The substitution order did not constitute a final order for purposes of 28 U.S.C. § 1291. Although the order had the effect of dismissing claims against the individual federal defendants, it left intact Fleming’s claims against the United States and the remaining individual defendants. In addition, the district court did not indicate any intent to certify the order as final for purposes of Rule 54(b). Accordingly, the order was not final and appealable. See Dillon v. Miss. Military Dep’t, 23 F.3d 915, 917-19 (5th Cir.1994).

There is no other statutory basis for appellate jurisdiction. The district court’s order does not fall within any of the ap-pealable interlocutory orders set forth in 28 U.S.C. § 1292(a), nor did the district court certify the order for immediate appeal under the grounds set forth in 28 U.S.C. § 1292(b).

Fleming contends that the order is ap-pealable under the collateral order doctrine. The collateral order doctrine is a jurisprudential exception to the final judgment rule, allowing appeal of a non-final order if (1) the order conclusively determines the issue in dispute, (2) the order resolves an important issue completely separate from the merits, and (3) the order is effectively unreviewable on appeal from a final judgment. In re Grand Jury Proceedings, 43 F.3d 966, 969 (5th Cir.1994). All three requirements of the doctrine must be met, and “failure of any one results in failure of jurisdiction.” Gamer, 749 F.2d at 287.

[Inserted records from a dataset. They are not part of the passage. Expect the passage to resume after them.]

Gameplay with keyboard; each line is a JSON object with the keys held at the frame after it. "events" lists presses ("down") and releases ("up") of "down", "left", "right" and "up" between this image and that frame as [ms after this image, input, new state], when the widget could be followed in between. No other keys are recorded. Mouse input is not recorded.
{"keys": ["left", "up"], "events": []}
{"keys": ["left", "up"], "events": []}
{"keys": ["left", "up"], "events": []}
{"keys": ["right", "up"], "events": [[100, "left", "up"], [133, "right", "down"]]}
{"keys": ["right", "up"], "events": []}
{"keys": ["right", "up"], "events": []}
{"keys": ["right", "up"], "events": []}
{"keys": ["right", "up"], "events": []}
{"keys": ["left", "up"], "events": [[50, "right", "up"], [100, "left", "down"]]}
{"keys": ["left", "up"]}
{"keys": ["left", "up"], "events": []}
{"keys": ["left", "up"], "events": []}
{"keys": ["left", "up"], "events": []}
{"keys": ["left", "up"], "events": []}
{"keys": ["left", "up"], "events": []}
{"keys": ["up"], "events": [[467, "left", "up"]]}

Although we have not had occasion previously to address the collateral order doctrine in the specific context of an order *386 granting substitution of the United States under the Westfall Act, we are not without guidance in this area. In Sarabyn, the district court had denied the defendants’ motions for certification because it found that the government officials were not acting within the scope of their employment for FTCA purposes. Sarabyn, 129 F.3d at 762. We treated the denial of certification as a denial of immunity to government employees, which is reviewable under the collateral order doctrine. Id. at 764; see Mitchell v. Forsyth, 472 U.S. 511, 524-30, 105 S.Ct.